MATERIAL PROVIDED:

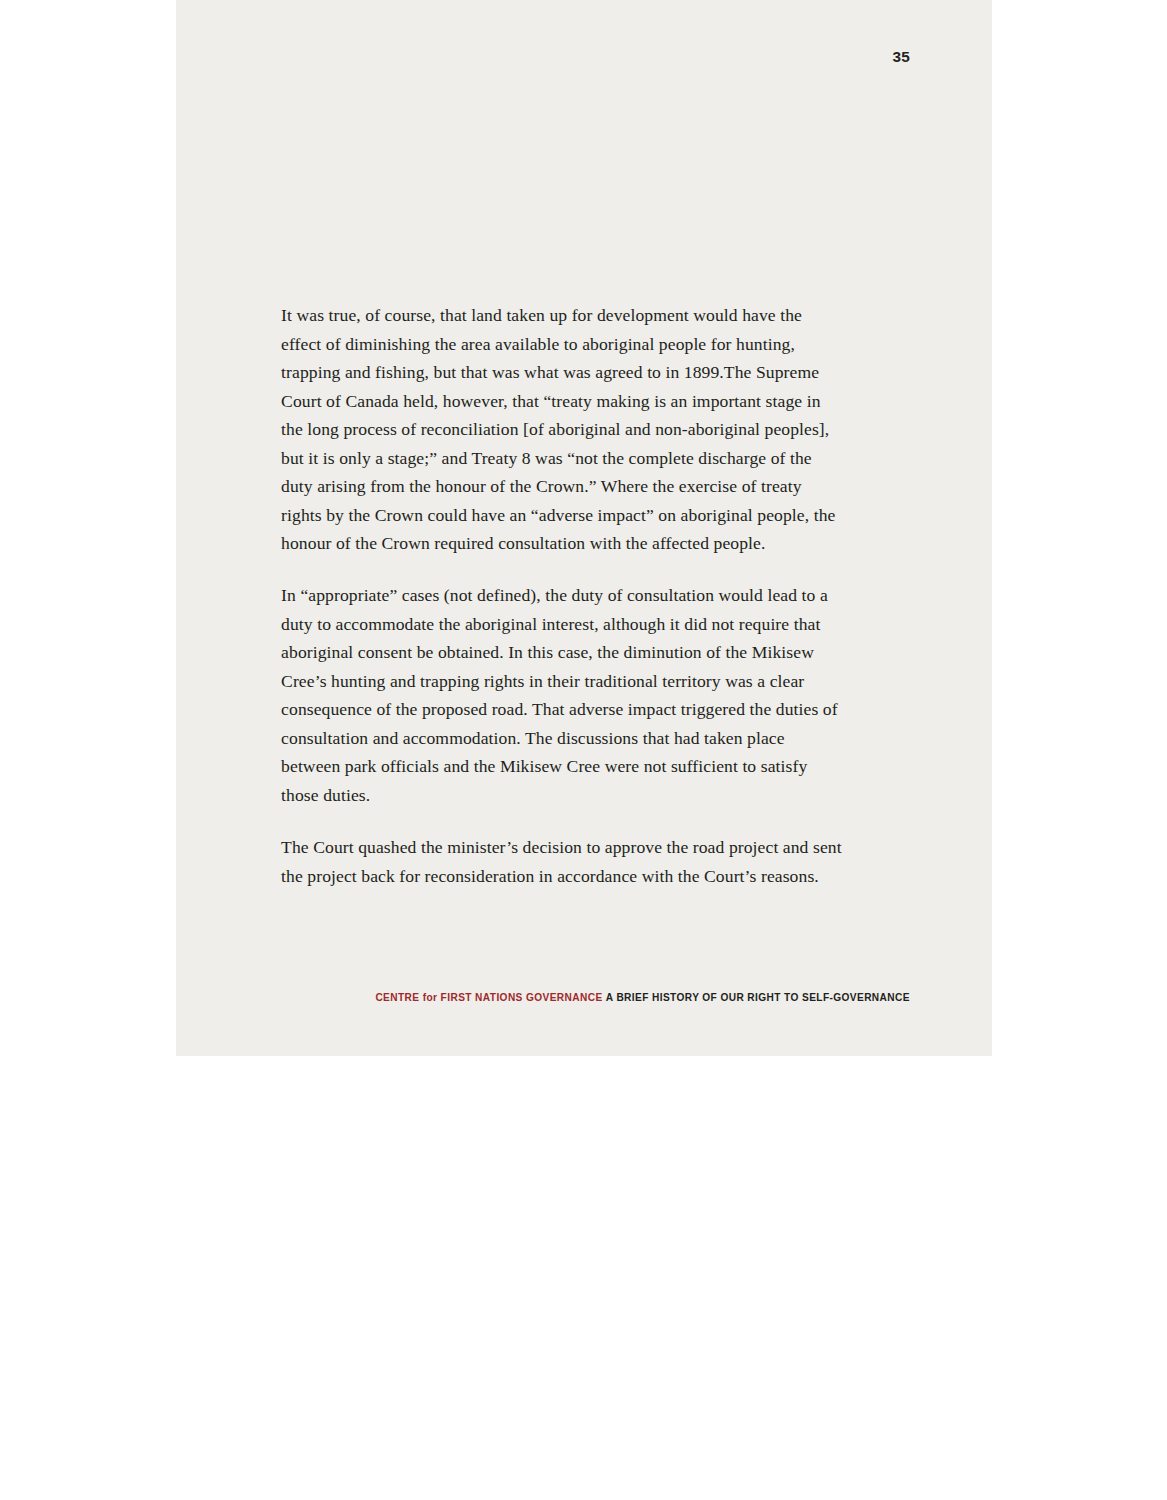35
It was true, of course, that land taken up for development would have the effect of diminishing the area available to aboriginal people for hunting, trapping and fishing, but that was what was agreed to in 1899.The Supreme Court of Canada held, however, that “treaty making is an important stage in the long process of reconciliation [of aboriginal and non-aboriginal peoples], but it is only a stage;” and Treaty 8 was “not the complete discharge of the duty arising from the honour of the Crown.” Where the exercise of treaty rights by the Crown could have an “adverse impact” on aboriginal people, the honour of the Crown required consultation with the affected people.
In “appropriate” cases (not defined), the duty of consultation would lead to a duty to accommodate the aboriginal interest, although it did not require that aboriginal consent be obtained. In this case, the diminution of the Mikisew Cree’s hunting and trapping rights in their traditional territory was a clear consequence of the proposed road. That adverse impact triggered the duties of consultation and accommodation. The discussions that had taken place between park officials and the Mikisew Cree were not sufficient to satisfy those duties.
The Court quashed the minister’s decision to approve the road project and sent the project back for reconsideration in accordance with the Court’s reasons.
CENTRE for FIRST NATIONS GOVERNANCE A BRIEF HISTORY OF OUR RIGHT TO SELF-GOVERNANCE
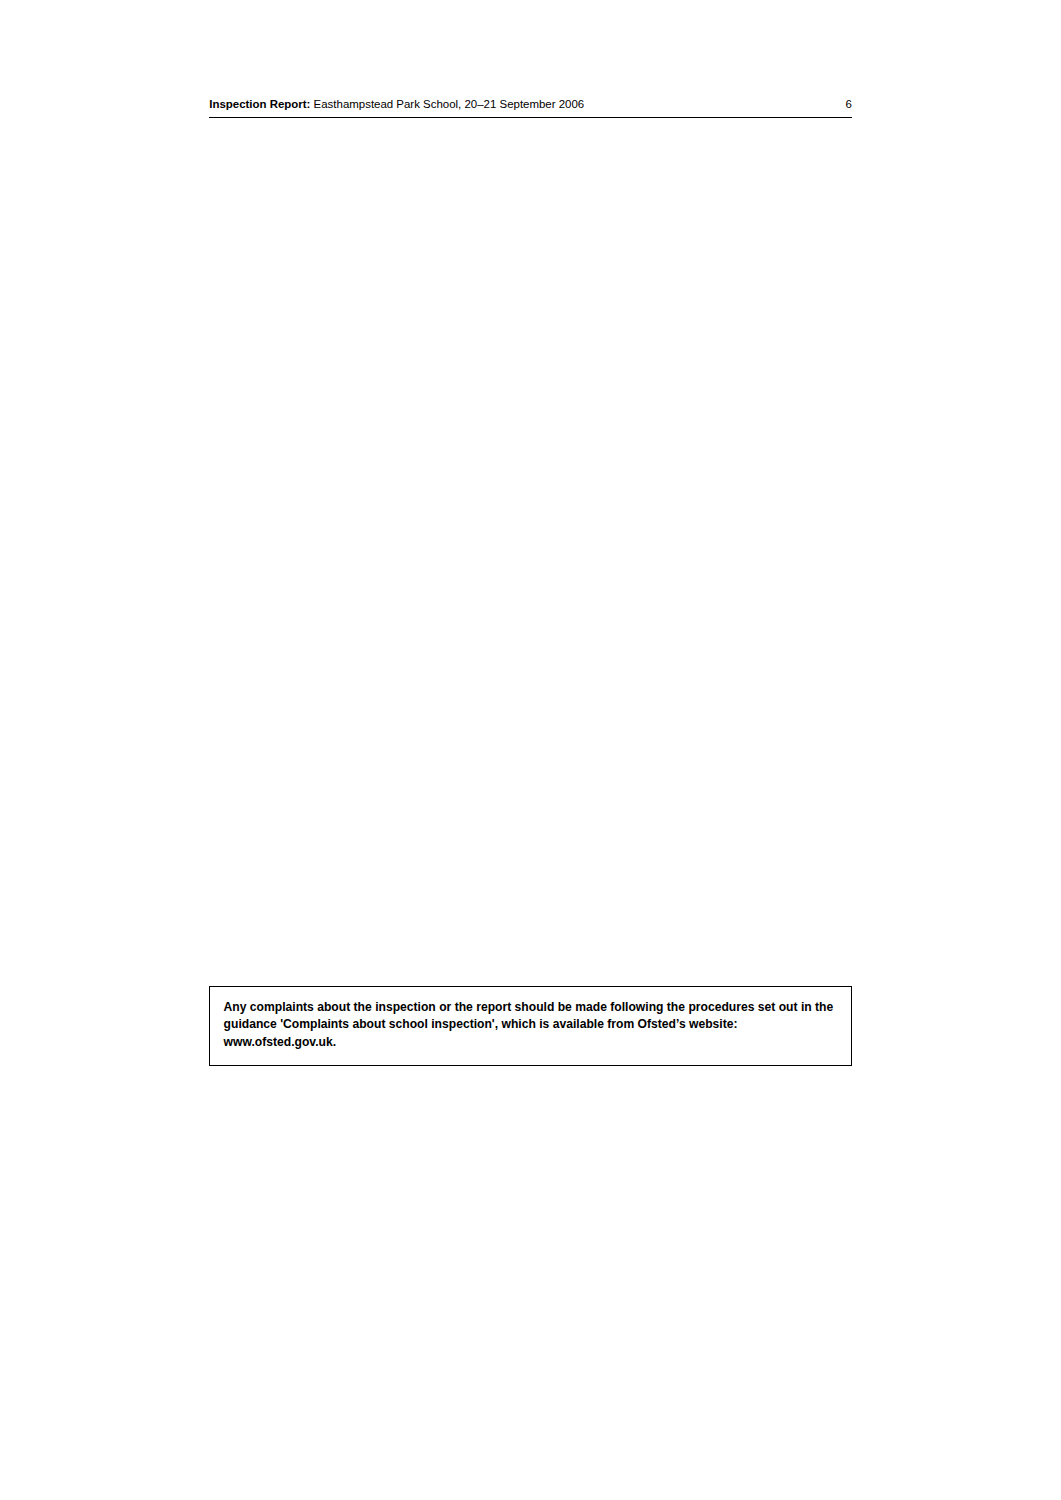Inspection Report: Easthampstead Park School, 20–21 September 2006
6
Any complaints about the inspection or the report should be made following the procedures set out in the guidance 'Complaints about school inspection', which is available from Ofsted’s website: www.ofsted.gov.uk.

TASK BRIEF: Begin at the first line of the listing and print each line exactly. Stop after the line containing "It was true, of", and omit all pictures.

RESULT OF THE EXERCISE:
35
It was true, of course, that land taken up for development would have the effect of diminishing the area available to aboriginal people for hunting, trapping and fishing, but that was what was agreed to in 1899.The Supreme Court of Canada held, however, that “treaty making is an important stage in the long process of reconciliation [of aboriginal and non-aboriginal peoples], but it is only a stage;” and Treaty 8 was “not the complete discharge of the duty arising from the honour of the Crown.” Where the exercise of treaty rights by the Crown could have an “adverse impact” on aboriginal people, the honour of the Crown required consultation with the affected people.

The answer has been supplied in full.